July 5, 2001
The Nova Scotia government of John Hamm withdrew its Act to Continue Health Care Services (Bill 68), a law that would have made health care strikes illegal while empowering the cabinet to dictate contracts unilaterally. The government backed off the legislation after a successful campaign by National Union’s Nova Scotia Component, the Nova Scotia Government and General Employees Union, which led to close to 75 percent of the province’s nurses signing resignation letters in protest of the legislation.
July 23, 1993
Manitoba public sector employees were forced to take “Filmon Fridays” with the passage of the Public Sector Reduced Work Week and Compensation Management Act by the Conservative government of Gary Filmon. The law forced all public sector employees to take a temporary wage rollback by establishing a mandatory layoff of up to a maximum of 15 days for public employees. For most employees, this resulted in seven long weekends – “Filmon Fridays” – and three days off between Christmas and New Year’s Day for a period of three years.
July 11, 1985
The first ‘pro-active’ pay equity legislation outside the context of human rights legislation was proclaimed in Manitoba. Proactive legislation puts the onus on an employer to introduce a pay equity program, rather than relying on an individual or union to pursue a lengthy case (like is the case under in the Canadian Human Rights Act). Beside Manitoba, this type of legislation exists now in Ontario, Quebec, New Brunswick, Nova Scotia and Prince Edward Island. Three provinces, Saskatchewan, Newfoundland & Labrador and British Columbia, have not enacted pay equity laws but have developed policy frameworks for negotiating pay equity with some specific public sector employees. Only Alberta has neither passed pay equity legislation nor developed a pay equity negotiation framework.
July 7, 1983
The Socred government of Bill Bennett introduced a sweeping package of legislative reform consisting of 26 regressive bills. Among them were the Public Service Labour Relations Amendment Act (Bill 2) which would have legislated the master agreement of the National Union’s largest BC Component, the BC Government and Service Employees’ Union, out of existence and the Public Sector Restraint Act (Bill 3) which overrode job security provisions contained in public sector collective agreements.

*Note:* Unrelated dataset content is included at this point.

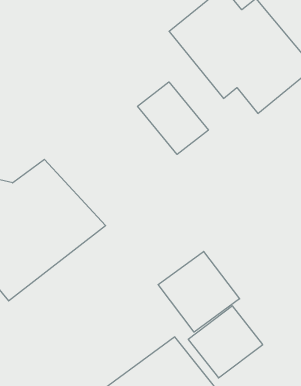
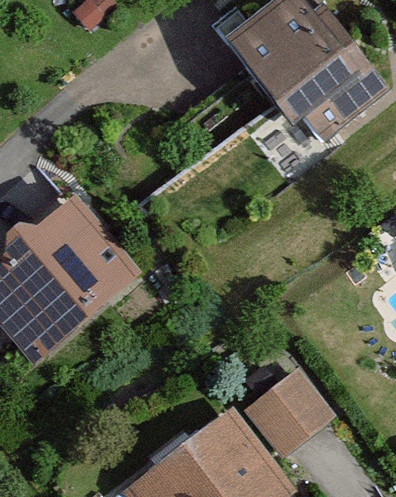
building: [138,82,208,154] -> none
building: [158,251,240,332] -> none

In response ‘Operation Solidarity’, one of the largest protest movements in Canada, was formed comprising of community organizations and unions. The enormous public protest against the legislation forced the government to back down and withdraw both Bills 2 and 3. Most of the rest of the regressive package remained intact and was adopted by the legislature.
July 1, 1935
This was the day of the infamous Regina Riot and the end of the On-to-Ottawa Trek, a defining event of the Great Depression of the 1930s. In 1935, over a thousand angry unemployed men left federal relief camps in British Columbia and boarded boxcars to take their demand for work and wages directly to Ottawa. The protest ended in Regina when the railways, at the urging of Prime Minister R.B. Bennett, refused further access to the trains. On July 1, 1935 the protestors organized a public protest that was broken up by police squads. This prompted a riot in which two people died in the clashes, including a local constable. Dozens of people were injured and 130 were arrested.